In Lebanon, the government has opened public schools to Syrian children, but language barriers, overcrowding and the cost of transportation keep many refugee children out of school. Concern began responding in Lebanon in 2013. Now, we support the education of over 1,850 registered students, including some Lebanese students, in 25 learning spaces, and the work of Lebanese and Syrian “facilitators” to help teach the children. Additionally, Concern was selected by UNICEF to run a homework support programme that includes 2,550 students, both Lebanese and Syrian, in 12 learning spaces, including three public schools.
It is not only the children but also the facilitators who are gaining from the informal education programme. Aya al-Mahameed, 25, always dreamt of being a teacher. But when she married at age 19 and had her first child within that year, her dreams seemed unlikely. She was the mother of an infant and a toddler when the Syrian war became personal, engulfing her neighborhood.
First her father was imprisoned. Then, “two bombs hit the house next door, killing all the children inside,” she said. Death at her doorstep was the last straw. “We got on a bus with others who were fleeing. The driver drove fast, like a crazy man, but it still took us all day to travel 60 kilometers,” she said. That was two years ago.
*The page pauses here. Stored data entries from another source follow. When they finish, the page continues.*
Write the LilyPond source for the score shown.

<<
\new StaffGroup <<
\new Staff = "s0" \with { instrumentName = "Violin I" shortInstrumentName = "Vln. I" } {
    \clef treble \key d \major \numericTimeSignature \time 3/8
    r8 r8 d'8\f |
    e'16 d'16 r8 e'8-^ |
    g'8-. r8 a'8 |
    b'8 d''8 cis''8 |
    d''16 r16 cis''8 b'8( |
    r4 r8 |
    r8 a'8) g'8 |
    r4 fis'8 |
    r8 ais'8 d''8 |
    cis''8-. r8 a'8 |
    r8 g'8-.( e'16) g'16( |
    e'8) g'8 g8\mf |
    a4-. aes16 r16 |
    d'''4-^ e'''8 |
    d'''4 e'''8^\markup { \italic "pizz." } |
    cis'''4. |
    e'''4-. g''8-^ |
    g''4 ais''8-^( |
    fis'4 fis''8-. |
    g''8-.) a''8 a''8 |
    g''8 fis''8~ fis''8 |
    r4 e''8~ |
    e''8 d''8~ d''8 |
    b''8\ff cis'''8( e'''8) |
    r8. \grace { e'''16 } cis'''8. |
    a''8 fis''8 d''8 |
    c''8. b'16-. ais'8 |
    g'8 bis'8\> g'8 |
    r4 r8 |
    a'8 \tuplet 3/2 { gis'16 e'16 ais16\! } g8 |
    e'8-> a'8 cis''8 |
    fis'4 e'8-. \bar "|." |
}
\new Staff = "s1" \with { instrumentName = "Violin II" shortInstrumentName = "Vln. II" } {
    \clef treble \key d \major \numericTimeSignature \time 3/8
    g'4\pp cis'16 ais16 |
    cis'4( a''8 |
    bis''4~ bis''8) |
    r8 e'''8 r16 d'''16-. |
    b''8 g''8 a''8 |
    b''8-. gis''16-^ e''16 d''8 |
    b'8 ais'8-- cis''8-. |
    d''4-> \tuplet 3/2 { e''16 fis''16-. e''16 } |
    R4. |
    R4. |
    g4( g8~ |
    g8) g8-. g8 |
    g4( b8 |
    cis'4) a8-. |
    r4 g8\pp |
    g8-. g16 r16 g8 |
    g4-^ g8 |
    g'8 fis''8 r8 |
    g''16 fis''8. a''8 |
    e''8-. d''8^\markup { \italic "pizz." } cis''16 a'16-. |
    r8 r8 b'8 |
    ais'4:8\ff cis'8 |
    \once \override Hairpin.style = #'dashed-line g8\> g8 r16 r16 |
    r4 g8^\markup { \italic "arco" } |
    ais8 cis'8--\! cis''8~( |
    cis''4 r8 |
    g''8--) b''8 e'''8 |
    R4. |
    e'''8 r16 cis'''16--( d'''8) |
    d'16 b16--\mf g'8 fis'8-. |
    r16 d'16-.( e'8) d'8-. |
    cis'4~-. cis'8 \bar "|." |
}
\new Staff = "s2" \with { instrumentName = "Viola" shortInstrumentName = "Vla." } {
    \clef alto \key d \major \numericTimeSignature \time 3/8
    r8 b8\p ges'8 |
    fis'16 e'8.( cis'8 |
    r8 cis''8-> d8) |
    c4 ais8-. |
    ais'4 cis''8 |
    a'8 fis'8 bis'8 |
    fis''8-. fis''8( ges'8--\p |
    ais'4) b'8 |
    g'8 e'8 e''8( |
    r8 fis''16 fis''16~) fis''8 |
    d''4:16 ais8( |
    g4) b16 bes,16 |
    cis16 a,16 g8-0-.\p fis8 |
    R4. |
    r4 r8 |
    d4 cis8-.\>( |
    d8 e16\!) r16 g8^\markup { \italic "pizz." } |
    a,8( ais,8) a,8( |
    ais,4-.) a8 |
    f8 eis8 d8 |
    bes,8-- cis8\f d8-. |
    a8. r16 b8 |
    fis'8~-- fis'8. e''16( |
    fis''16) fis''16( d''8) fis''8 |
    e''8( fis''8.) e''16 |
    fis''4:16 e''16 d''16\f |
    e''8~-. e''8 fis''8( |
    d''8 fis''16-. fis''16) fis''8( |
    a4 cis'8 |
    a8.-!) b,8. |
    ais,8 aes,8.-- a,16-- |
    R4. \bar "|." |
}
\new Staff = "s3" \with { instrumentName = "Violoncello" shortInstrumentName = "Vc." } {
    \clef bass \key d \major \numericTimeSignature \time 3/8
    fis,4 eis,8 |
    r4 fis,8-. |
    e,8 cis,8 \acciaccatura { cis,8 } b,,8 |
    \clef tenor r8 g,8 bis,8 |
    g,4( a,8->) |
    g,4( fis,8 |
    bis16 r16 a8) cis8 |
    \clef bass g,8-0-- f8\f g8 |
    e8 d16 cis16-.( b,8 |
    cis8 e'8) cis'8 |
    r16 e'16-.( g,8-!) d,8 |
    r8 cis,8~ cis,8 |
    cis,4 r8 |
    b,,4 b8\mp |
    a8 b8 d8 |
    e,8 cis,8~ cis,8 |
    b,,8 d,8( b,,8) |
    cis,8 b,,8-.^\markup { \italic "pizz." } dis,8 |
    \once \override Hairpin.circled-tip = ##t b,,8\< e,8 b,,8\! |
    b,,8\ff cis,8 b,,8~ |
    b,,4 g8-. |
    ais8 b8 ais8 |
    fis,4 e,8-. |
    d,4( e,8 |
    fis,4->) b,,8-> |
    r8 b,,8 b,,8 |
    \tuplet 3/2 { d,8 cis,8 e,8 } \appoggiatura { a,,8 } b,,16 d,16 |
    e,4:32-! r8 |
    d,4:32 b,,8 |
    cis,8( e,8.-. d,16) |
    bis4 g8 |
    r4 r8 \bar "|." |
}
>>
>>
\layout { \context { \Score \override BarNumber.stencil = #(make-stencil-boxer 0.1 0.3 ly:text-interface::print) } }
Through the Concern informal education programme, Aya received teachers’ training. Now she leads classes in art and Arabic. The tent that is Aya’s makeshift classroom shakes noisily in the wind and is cold in the winter and hot in the summer. The children lean over makeshift desks that are sometimes wobbly. But Aya dismisses all of that.
Outside of school, these kids are still struggling, still talking a lot about the war, and about wanting to return home and fight. But during class time, all they think about is their education. This makes their parents happy as well. Yesterday, I got a note from the mother of one of my students, Ali, thanking me for what I am doing.
Not only is she helping her community and boosting her own self-esteem, but she has become her family’s main breadwinner, thanks to a modest compensation. “I didn’t have any voice in my family before,” she said. “Now I do.”
One of the students in her class is 12-year-old Fatima, whose favorite subject is Arabic. She fled Syria with her family two years ago. “There were bombs, and checkpoints all around my home, and that scared me, but I still didn’t want to leave Syria,” she says.
I miss my home. I miss my friends. Studying is the only thing that helps me forget.
Ahmad, a Syrian refugee father of four who asked that his last name not be published for security reasons, has four children, and two of them are old enough to attend the classes. He said he is more grateful for the classes than for any other single piece of support his family has received. “This war turned our world upside down. For a time, I wanted to stop living,” he said.
I want to return to Syria but I don’t know that I ever will. If I am going to die here, then I will live for my children, and it is most important that they get educated.